Ondanks de onvermijdelijkheid van de ontstane situatie heeft de heer Kuil nog de mogelijkheid onderzocht om Samuel en zijn gezin onder te brengen in Barneveld. In deze plaats was een interneringskamp voor 'bevoorrechte Joden'. De brief van mijnheer Kuil aan de burgemeester van Amsterdam is niet bewaard gebleven, wel het antwoord van de secretaris van de burgermeester. Burgemeester Voûte laat via deze secretaris weten dat: “een petitie tot het plaatsen van den dirigent S.H. Englander te Barneveld’ uitsluitend zou moeten geschieden door personen die, meer onmiddellijk op het gebied der toonkunst werkzaam zijn, of de beoefening daarvan trachten te bevorderen.” (Bron: JHM inv.nr.
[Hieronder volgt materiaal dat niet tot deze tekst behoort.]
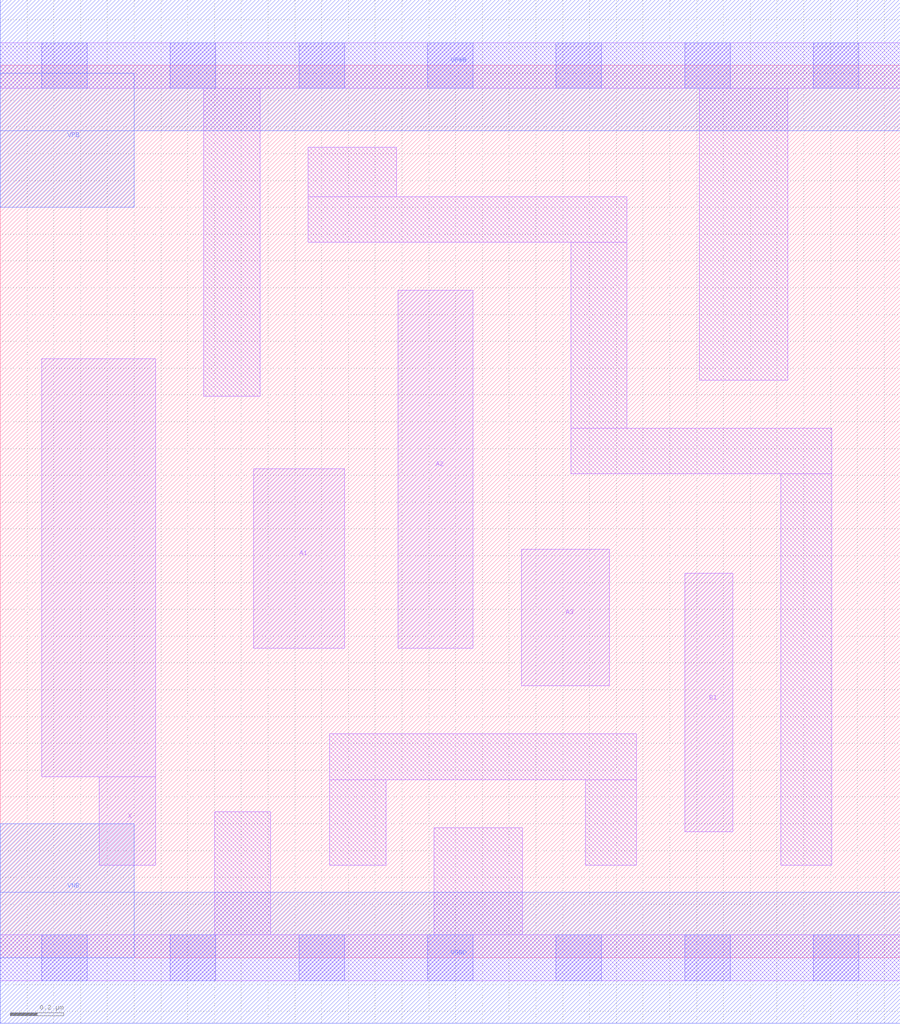
<source format=lef>
# Copyright 2020 The SkyWater PDK Authors
#
# Licensed under the Apache License, Version 2.0 (the "License");
# you may not use this file except in compliance with the License.
# You may obtain a copy of the License at
#
#     https://www.apache.org/licenses/LICENSE-2.0
#
# Unless required by applicable law or agreed to in writing, software
# distributed under the License is distributed on an "AS IS" BASIS,
# WITHOUT WARRANTIES OR CONDITIONS OF ANY KIND, either express or implied.
# See the License for the specific language governing permissions and
# limitations under the License.
#
# SPDX-License-Identifier: Apache-2.0

VERSION 5.5 ;
NAMESCASESENSITIVE ON ;
BUSBITCHARS "[]" ;
DIVIDERCHAR "/" ;
MACRO sky130_fd_sc_lp__o31a_m
  CLASS CORE ;
  SOURCE USER ;
  ORIGIN  0.000000  0.000000 ;
  SIZE  3.360000 BY  3.330000 ;
  SYMMETRY X Y R90 ;
  SITE unit ;
  PIN A1
    ANTENNAGATEAREA  0.126000 ;
    DIRECTION INPUT ;
    USE SIGNAL ;
    PORT
      LAYER li1 ;
        RECT 0.945000 1.155000 1.285000 1.825000 ;
    END
  END A1
  PIN A2
    ANTENNAGATEAREA  0.126000 ;
    DIRECTION INPUT ;
    USE SIGNAL ;
    PORT
      LAYER li1 ;
        RECT 1.485000 1.155000 1.765000 2.490000 ;
    END
  END A2
  PIN A3
    ANTENNAGATEAREA  0.126000 ;
    DIRECTION INPUT ;
    USE SIGNAL ;
    PORT
      LAYER li1 ;
        RECT 1.945000 1.015000 2.275000 1.525000 ;
    END
  END A3
  PIN B1
    ANTENNAGATEAREA  0.126000 ;
    DIRECTION INPUT ;
    USE SIGNAL ;
    PORT
      LAYER li1 ;
        RECT 2.555000 0.470000 2.735000 1.435000 ;
    END
  END B1
  PIN X
    ANTENNADIFFAREA  0.222600 ;
    DIRECTION OUTPUT ;
    USE SIGNAL ;
    PORT
      LAYER li1 ;
        RECT 0.155000 0.675000 0.580000 2.235000 ;
        RECT 0.370000 0.345000 0.580000 0.675000 ;
    END
  END X
  PIN VGND
    DIRECTION INOUT ;
    USE GROUND ;
    PORT
      LAYER met1 ;
        RECT 0.000000 -0.245000 3.360000 0.245000 ;
    END
  END VGND
  PIN VNB
    DIRECTION INOUT ;
    USE GROUND ;
    PORT
      LAYER met1 ;
        RECT 0.000000 0.000000 0.500000 0.500000 ;
    END
  END VNB
  PIN VPB
    DIRECTION INOUT ;
    USE POWER ;
    PORT
      LAYER met1 ;
        RECT 0.000000 2.800000 0.500000 3.300000 ;
    END
  END VPB
  PIN VPWR
    DIRECTION INOUT ;
    USE POWER ;
    PORT
      LAYER met1 ;
        RECT 0.000000 3.085000 3.360000 3.575000 ;
    END
  END VPWR
  OBS
    LAYER li1 ;
      RECT 0.000000 -0.085000 3.360000 0.085000 ;
      RECT 0.000000  3.245000 3.360000 3.415000 ;
      RECT 0.760000  2.095000 0.970000 3.245000 ;
      RECT 0.800000  0.085000 1.010000 0.545000 ;
      RECT 1.150000  2.670000 2.340000 2.840000 ;
      RECT 1.150000  2.840000 1.480000 3.025000 ;
      RECT 1.230000  0.345000 1.440000 0.665000 ;
      RECT 1.230000  0.665000 2.375000 0.835000 ;
      RECT 1.620000  0.085000 1.950000 0.485000 ;
      RECT 2.130000  1.805000 3.105000 1.975000 ;
      RECT 2.130000  1.975000 2.340000 2.670000 ;
      RECT 2.185000  0.345000 2.375000 0.665000 ;
      RECT 2.610000  2.155000 2.940000 3.245000 ;
      RECT 2.915000  0.345000 3.105000 1.805000 ;
    LAYER mcon ;
      RECT 0.155000 -0.085000 0.325000 0.085000 ;
      RECT 0.155000  3.245000 0.325000 3.415000 ;
      RECT 0.635000 -0.085000 0.805000 0.085000 ;
      RECT 0.635000  3.245000 0.805000 3.415000 ;
      RECT 1.115000 -0.085000 1.285000 0.085000 ;
      RECT 1.115000  3.245000 1.285000 3.415000 ;
      RECT 1.595000 -0.085000 1.765000 0.085000 ;
      RECT 1.595000  3.245000 1.765000 3.415000 ;
      RECT 2.075000 -0.085000 2.245000 0.085000 ;
      RECT 2.075000  3.245000 2.245000 3.415000 ;
      RECT 2.555000 -0.085000 2.725000 0.085000 ;
      RECT 2.555000  3.245000 2.725000 3.415000 ;
      RECT 3.035000 -0.085000 3.205000 0.085000 ;
      RECT 3.035000  3.245000 3.205000 3.415000 ;
  END
END sky130_fd_sc_lp__o31a_m
END LIBRARY

</source>
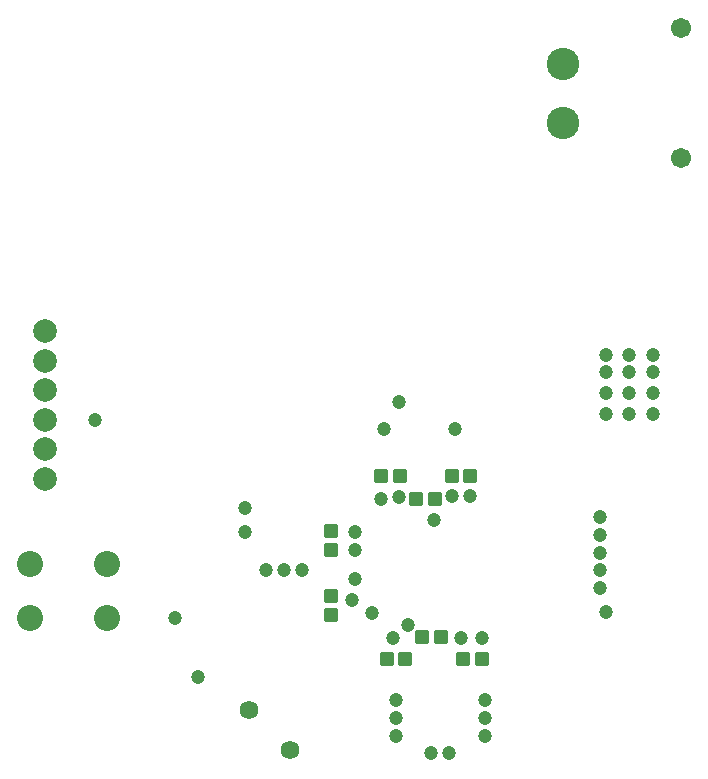
<source format=gbs>
G04*
G04 #@! TF.GenerationSoftware,Altium Limited,Altium Designer,24.4.1 (13)*
G04*
G04 Layer_Color=16711935*
%FSLAX25Y25*%
%MOIN*%
G70*
G04*
G04 #@! TF.SameCoordinates,15B434A4-4527-47F9-A3CB-D7505B607EAD*
G04*
G04*
G04 #@! TF.FilePolarity,Negative*
G04*
G01*
G75*
G04:AMPARAMS|DCode=51|XSize=47.37mil|YSize=47.37mil|CornerRadius=8.92mil|HoleSize=0mil|Usage=FLASHONLY|Rotation=90.000|XOffset=0mil|YOffset=0mil|HoleType=Round|Shape=RoundedRectangle|*
%AMROUNDEDRECTD51*
21,1,0.04737,0.02953,0,0,90.0*
21,1,0.02953,0.04737,0,0,90.0*
1,1,0.01784,0.01476,0.01476*
1,1,0.01784,0.01476,-0.01476*
1,1,0.01784,-0.01476,-0.01476*
1,1,0.01784,-0.01476,0.01476*
%
%ADD51ROUNDEDRECTD51*%
G04:AMPARAMS|DCode=53|XSize=47.37mil|YSize=47.37mil|CornerRadius=8.92mil|HoleSize=0mil|Usage=FLASHONLY|Rotation=180.000|XOffset=0mil|YOffset=0mil|HoleType=Round|Shape=RoundedRectangle|*
%AMROUNDEDRECTD53*
21,1,0.04737,0.02953,0,0,180.0*
21,1,0.02953,0.04737,0,0,180.0*
1,1,0.01784,-0.01476,0.01476*
1,1,0.01784,0.01476,0.01476*
1,1,0.01784,0.01476,-0.01476*
1,1,0.01784,-0.01476,-0.01476*
%
%ADD53ROUNDEDRECTD53*%
%ADD55C,0.06233*%
%ADD56C,0.07887*%
%ADD57C,0.10839*%
%ADD58C,0.06706*%
%ADD59C,0.08674*%
%ADD60C,0.04737*%
D51*
X245276Y322835D02*
D03*
X238976D02*
D03*
X247396Y277067D02*
D03*
X241097D02*
D03*
X233465Y330709D02*
D03*
X227165D02*
D03*
X257087D02*
D03*
X250787D02*
D03*
X254724Y269685D02*
D03*
X261024D02*
D03*
X229134D02*
D03*
X235433D02*
D03*
D53*
X210630Y290551D02*
D03*
Y284252D02*
D03*
Y312205D02*
D03*
Y305906D02*
D03*
D55*
X196850Y239173D02*
D03*
X183265Y252759D02*
D03*
D56*
X115157Y329724D02*
D03*
Y339567D02*
D03*
Y349410D02*
D03*
Y359252D02*
D03*
Y369094D02*
D03*
Y378937D02*
D03*
D57*
X287925Y468028D02*
D03*
Y448343D02*
D03*
D58*
X327295Y436531D02*
D03*
Y479839D02*
D03*
D59*
X110236Y301181D02*
D03*
X135827D02*
D03*
X110236Y283465D02*
D03*
X135827D02*
D03*
D60*
X233268Y323599D02*
D03*
X302165Y365173D02*
D03*
Y358268D02*
D03*
Y351394D02*
D03*
X310039Y365173D02*
D03*
Y358268D02*
D03*
Y351394D02*
D03*
X317913Y351378D02*
D03*
Y358252D02*
D03*
Y371063D02*
D03*
X310039D02*
D03*
X302165D02*
D03*
X260827Y276575D02*
D03*
X224213Y284812D02*
D03*
X158465Y283465D02*
D03*
X250984Y323819D02*
D03*
X227362Y322835D02*
D03*
X250000Y238189D02*
D03*
X244094D02*
D03*
X182087Y312008D02*
D03*
Y319882D02*
D03*
X218504Y306102D02*
D03*
X231299Y276575D02*
D03*
X236372Y281004D02*
D03*
X302165Y285433D02*
D03*
X166339Y263779D02*
D03*
X218504Y296260D02*
D03*
X131890Y349410D02*
D03*
X233268Y355315D02*
D03*
X217520Y289370D02*
D03*
X232283Y255906D02*
D03*
Y244094D02*
D03*
Y250000D02*
D03*
X253937Y276575D02*
D03*
X256890Y323819D02*
D03*
X245079Y315945D02*
D03*
X218504Y312008D02*
D03*
X251969Y346457D02*
D03*
X228346D02*
D03*
X300197Y316929D02*
D03*
Y311024D02*
D03*
Y293307D02*
D03*
Y299213D02*
D03*
Y305118D02*
D03*
X261811Y244094D02*
D03*
Y250000D02*
D03*
Y255906D02*
D03*
X200787Y299213D02*
D03*
X194882D02*
D03*
X188976D02*
D03*
X317913Y365158D02*
D03*
M02*

</source>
D 007653)
Het bovenstaande antwoord is gedateerd op 11 juni 1943. Dit is, hoe wrang, exact de dag dat Samuel en het hele gezin Englander in Sobibor is vermoord. Zij zijn met het beruchte vijftiende transport (van 8 juni 1943), het kindertransport, vertrokken. Kort na hun aankomst in Westerbork wordt duidelijk dat alle Joodse kinderen uit Vught en Westerbork weg zouden moeten. Samuel en zijn vrouw Judith besluiten om samen met al hun kinderen mee te gaan. In deze trein zaten in totaal 3017 personen.
Vanuit Westerbork is een briefkaart verstuurd door Benzion Moskovits met daarop de mededeling dat het gezin Englander uit Westerbork is vertrokken. Het poststempel is onleesbaar en het is daardoor niet duidelijk wanneer deze verzonden is.